Time to get ready for another chase scene in the fertilizer business. Privately held agricultural giant Cargill Inc. plans to sell its 64% stake in Mosaic Co. (NYSE: MOS) for about $24.3 billion. The sale puts a total value on Mosaic of about $38 billion. While Mosaic could last as a standalone public company, it is more likely that another company will buy Mosaic as it is a significant supplier of potash fertilizer. BHP Billiton plc (NYSE: BHP), which failed to acquire Potash Corp. of Saskatchewan (NYSE: POT) for $38.6 billion last year, is an obvious suitor.
Other fertilizer makers, such as Agrium Inc. (NYSE: AGU) or Monsanto Co. (NYSE: MON) are possible pursuers, but a purchase of that size may be beyond their means. Mining companies such as BHP, Rio Tinto plc (NYSE: RIO), and Vale S.A. (NYSE: VALE) are also possibilities. Any of these three could acquire either a majority share of Mosaic, or, in the case of BHP, buy the company outright. Both Rio Tinto and Vale have market caps around $140 billion, while BHP’s market cap is about $245 billion.
While BHP is the instant choice to acquire a publicly traded Mosaic, a strong case could be made for Vale. The Brazilian company has acquired a number of potash mining projects that are still in the development stage. The first to start operation is the Rio Colorado project, set to begin mining in 2013.

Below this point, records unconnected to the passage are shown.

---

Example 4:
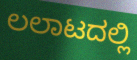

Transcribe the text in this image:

ಲಲಾಟದಲ್ಲಿ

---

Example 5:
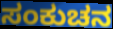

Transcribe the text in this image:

ಸಂಕುಚನ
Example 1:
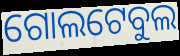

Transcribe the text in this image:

ଗୋଲଟେବୁଲ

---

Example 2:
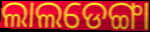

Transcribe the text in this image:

ଲାଲଡେଙ୍ଗା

Vale is also sitting on about $13 billion in cash and the company’s operating cash flow in the third quarter totaled almost $9 billion. Long-term debt is substantial, at around $38 billion, but Mosaic would be such a good fit for Vale and the prospects for the future would be so bright that financing opportunities would certainly be there.
BHP could toss a monkey wrench into such a deal, and the company has already shown that it can line up enough financing to make a $38 billion deal happen. BHP, which made an offer of $130/share for Potash Corp., set off the potash chase. Shares in Potash Corp. have risen to around $174/share since the BHP offer amid rising demand for fertilizer.

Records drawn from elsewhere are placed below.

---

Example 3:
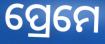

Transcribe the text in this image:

ପ୍ରେମେ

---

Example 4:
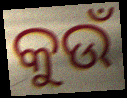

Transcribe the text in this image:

କୁଉଁ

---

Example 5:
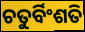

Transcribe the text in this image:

ଚତୁର୍ବିଂଶତି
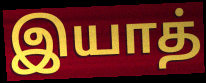
இயாத்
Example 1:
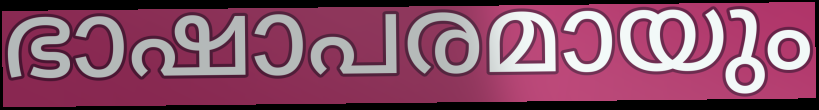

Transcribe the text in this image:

ഭാഷാപരമായും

An unknown, of course, is whether a Chinese buyer could appear. At the time of the BHP offer for Potash Corp., China’s state-owned chemical company, Sinochem, tried to put together a competing bid for Potash Corp., but failed to get financing from the state’s sovereign wealth fund. A bid for Mosaic would put the Chinese in the position of bidding for potash production in Canada and the US, where legislative opposition to selling strategic minerals has proven to be a show-stopper.

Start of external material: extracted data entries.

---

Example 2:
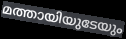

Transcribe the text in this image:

മത്തായിയുടേയും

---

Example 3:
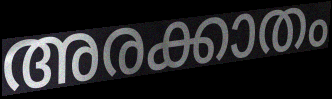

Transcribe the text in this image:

അരക്കാതം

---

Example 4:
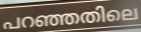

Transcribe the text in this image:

പറഞ്ഞതിലെ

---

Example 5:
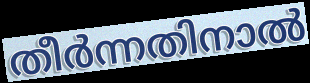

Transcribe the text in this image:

തീർന്നതിനാൽ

A final consideration is the time frame for the Cargill sale. Cargill is jumping through a number of hoops to make this a tax-free sale of its Mosaic stake. As a result, the sale will take up to two years to complete.
Any effort by Vale or any other company to acquire Mosaic will seem like a slow-motion transaction, which is likely to begin in the second quarter of this year when the deal closes, but the first sale of the Cargill-owned shares won’t happen until sometime later. That’s when a potential buyer will want to put a stake in the ground, and Vale is at the top of the list of potential buyers.